Besides scientific and philosophical works, a number of Arabic fictional works were also translated into Latin and English during the 17th and 18th centuries. The most famous one was the One Thousand and One Nights (Arabian Nights). The practice of Islam in Britain was legalized by the Trinitarian Act 1812 [13, p.67-69].

Immigration

The first large group of Muslims in Britain arrived about 300 years ago. They were sailors recruited in India to work for the East India Company, and so it’s not surprising that the first Muslim communities were found in port towns. Ships’ cooks came too, many of them from Sylhet in what is now Bangladesh. There are records of Sylhetis working in London restaurants as early as 1873.

The first Muslim community which permanently settled in the United Kingdom consisted of Yemeni sailors who arrived in ports such as Swansea, Liverpool and South Shields shortly after 1900. Later some of them migrated to inland cities like Birmingham and Sheffield where there are 23,819 Muslims.
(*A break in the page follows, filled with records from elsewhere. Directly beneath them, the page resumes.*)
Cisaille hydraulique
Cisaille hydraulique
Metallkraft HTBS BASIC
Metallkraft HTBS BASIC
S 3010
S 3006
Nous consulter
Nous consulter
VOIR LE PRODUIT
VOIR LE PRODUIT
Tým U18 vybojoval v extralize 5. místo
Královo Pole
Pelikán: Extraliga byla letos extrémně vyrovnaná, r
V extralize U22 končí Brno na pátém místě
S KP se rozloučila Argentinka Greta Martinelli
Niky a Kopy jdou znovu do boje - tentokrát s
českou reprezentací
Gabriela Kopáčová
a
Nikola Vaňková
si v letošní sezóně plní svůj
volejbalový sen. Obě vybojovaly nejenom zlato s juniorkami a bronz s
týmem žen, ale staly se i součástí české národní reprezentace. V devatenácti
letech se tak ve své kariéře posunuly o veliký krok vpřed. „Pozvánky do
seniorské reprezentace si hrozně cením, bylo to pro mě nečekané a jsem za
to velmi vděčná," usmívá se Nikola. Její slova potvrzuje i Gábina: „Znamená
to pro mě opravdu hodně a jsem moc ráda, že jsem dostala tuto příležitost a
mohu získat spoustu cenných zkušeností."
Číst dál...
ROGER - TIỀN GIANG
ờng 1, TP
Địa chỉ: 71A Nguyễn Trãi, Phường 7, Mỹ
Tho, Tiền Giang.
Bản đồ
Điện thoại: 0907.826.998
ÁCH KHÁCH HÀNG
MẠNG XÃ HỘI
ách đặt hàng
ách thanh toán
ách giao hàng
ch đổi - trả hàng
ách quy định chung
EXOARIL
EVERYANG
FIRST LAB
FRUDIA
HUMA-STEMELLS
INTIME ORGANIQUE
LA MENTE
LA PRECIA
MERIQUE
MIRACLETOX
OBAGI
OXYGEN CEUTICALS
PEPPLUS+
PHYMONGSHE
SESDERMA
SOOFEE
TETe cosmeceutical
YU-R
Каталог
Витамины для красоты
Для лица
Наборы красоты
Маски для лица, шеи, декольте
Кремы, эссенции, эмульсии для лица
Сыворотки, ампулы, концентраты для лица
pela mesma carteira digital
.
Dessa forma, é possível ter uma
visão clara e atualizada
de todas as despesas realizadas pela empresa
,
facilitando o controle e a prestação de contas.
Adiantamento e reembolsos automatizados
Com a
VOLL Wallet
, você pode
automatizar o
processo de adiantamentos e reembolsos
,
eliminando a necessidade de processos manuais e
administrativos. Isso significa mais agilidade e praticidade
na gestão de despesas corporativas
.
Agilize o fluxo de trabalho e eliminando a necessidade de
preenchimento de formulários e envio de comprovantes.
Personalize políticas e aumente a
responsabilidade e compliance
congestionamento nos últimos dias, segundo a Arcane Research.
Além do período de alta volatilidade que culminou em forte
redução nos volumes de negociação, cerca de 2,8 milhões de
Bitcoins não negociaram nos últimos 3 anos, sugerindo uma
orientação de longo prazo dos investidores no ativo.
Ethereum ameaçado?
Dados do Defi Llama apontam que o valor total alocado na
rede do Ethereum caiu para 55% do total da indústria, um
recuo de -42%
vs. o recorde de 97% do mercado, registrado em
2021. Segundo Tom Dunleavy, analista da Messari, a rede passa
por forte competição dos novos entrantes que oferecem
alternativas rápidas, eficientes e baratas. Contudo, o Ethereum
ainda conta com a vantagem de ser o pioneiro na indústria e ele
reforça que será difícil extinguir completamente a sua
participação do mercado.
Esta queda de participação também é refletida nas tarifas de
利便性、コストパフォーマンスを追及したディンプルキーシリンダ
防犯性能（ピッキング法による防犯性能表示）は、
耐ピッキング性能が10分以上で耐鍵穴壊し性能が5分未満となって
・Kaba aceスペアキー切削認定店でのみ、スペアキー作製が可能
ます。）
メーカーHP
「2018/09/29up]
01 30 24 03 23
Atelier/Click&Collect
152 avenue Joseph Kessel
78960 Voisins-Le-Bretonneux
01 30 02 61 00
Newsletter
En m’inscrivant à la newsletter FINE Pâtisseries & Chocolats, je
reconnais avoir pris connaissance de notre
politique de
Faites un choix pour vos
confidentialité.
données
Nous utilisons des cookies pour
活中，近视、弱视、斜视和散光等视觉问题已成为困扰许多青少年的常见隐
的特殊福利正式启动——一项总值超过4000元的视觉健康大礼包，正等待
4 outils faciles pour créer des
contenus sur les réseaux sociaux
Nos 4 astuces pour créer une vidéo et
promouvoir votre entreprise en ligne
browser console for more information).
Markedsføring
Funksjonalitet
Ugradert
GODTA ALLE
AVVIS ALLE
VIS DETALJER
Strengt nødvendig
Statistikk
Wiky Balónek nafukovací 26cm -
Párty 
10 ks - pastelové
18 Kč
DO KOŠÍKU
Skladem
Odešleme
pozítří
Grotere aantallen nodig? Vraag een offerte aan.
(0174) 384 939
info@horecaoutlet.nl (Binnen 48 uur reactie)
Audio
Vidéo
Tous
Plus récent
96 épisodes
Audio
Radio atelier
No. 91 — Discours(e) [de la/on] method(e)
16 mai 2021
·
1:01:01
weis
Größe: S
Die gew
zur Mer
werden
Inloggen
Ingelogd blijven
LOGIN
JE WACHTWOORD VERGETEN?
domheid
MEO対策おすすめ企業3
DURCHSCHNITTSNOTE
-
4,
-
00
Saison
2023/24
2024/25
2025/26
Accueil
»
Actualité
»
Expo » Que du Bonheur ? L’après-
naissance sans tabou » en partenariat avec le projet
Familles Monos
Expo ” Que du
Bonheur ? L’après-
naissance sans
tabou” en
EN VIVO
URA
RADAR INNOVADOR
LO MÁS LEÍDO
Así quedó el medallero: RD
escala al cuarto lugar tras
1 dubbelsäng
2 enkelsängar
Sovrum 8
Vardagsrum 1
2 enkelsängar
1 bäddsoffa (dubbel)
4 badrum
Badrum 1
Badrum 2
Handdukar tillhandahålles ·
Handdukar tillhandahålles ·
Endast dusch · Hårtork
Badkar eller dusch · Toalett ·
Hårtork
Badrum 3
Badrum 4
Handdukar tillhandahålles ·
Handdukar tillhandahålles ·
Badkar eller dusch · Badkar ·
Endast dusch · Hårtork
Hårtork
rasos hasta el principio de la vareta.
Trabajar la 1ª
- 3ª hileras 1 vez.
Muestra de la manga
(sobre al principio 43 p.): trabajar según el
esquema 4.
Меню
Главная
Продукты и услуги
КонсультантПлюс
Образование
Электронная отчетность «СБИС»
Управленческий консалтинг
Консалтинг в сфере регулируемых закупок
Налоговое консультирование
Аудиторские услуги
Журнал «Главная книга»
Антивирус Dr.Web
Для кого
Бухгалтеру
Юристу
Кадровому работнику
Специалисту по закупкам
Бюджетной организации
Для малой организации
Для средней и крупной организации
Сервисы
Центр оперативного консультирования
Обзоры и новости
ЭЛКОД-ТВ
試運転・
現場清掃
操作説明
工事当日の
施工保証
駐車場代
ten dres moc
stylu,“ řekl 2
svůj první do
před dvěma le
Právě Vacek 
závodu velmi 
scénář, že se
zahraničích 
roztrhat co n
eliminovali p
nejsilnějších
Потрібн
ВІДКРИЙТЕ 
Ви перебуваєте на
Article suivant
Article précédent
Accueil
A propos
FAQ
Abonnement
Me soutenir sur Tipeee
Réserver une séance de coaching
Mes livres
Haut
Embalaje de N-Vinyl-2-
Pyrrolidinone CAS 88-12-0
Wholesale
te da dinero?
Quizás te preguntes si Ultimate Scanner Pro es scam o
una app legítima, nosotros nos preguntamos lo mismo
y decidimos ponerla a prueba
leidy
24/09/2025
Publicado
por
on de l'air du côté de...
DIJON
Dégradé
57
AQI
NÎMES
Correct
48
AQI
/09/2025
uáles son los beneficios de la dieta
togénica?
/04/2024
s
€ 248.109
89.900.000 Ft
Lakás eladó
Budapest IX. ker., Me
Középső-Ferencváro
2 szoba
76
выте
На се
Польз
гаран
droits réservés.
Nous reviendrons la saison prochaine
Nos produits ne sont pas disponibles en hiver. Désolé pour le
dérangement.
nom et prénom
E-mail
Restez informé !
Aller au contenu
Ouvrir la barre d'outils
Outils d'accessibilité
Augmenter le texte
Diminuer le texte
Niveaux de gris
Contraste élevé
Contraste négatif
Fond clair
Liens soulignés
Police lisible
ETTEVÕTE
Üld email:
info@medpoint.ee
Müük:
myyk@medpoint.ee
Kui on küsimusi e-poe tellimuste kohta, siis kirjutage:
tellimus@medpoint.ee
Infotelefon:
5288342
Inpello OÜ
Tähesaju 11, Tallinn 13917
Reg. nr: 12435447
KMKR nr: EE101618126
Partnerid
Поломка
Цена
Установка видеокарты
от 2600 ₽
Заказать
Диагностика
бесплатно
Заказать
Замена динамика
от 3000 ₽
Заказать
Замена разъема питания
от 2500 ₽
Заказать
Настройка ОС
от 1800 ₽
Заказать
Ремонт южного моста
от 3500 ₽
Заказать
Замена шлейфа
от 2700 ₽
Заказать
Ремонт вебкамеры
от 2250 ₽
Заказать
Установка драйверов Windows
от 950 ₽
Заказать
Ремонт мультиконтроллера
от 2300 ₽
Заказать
Mosques also appeared in British seaports at this time; the first mosque in Britain is recorded as having been at 2 Glyn Rhondda Street, Cardiff, in 1860. From the 1950s, with large immigration to Britain from the former colonies of Britain, especially the Indian subcontinent and East Africa, large Muslim populations developed in many British towns and cities.

According to the 2001 census 1,536,015 Muslims are living in England and Wales, where they form 3% of the population, in Scotland they represent 0.84% of the population (42,557). The Northern Ireland census indicated 1,943 Muslims.

Migration after World War II

The mass migration to Britain of Pakistanis (including Bangladeshis) had its origin in colonialism. For example, many soldiers who joined the British army in the war were posted to the British Isles, and some of them began to settle there. Initially, however, their number was very small, until after the partition of India. Partition caused the displacement of large populations, especially in the Punjab and Mirpur (a significant sector of the populations who joined the British army), who then began to look to their future in Britain over a longer term. The second important factor which contributed to migration was the construction of the Mangla Dam in Pakistan. This, in effect, displaced 100,000 people, especially the Mirpuris. With their compensation money, some settled in other parts of Pakistan; others, however, looked for the sponsorship of their relatives in Britain and subsequently settled there in large numbers. Their initial intent was to earn enough money to buy a plot of land and build houses for their families and settle in Pakistan. The rapid increase in demand for unskilled labour in British industries also occasioned large scale migration, the pattern being the same as for the Punjabis or Mirpuris, namely, sponsorship and initial help have tended towards single males, who share houses and work long hours, and then visit families and friends at home for a long break, usually every year or two.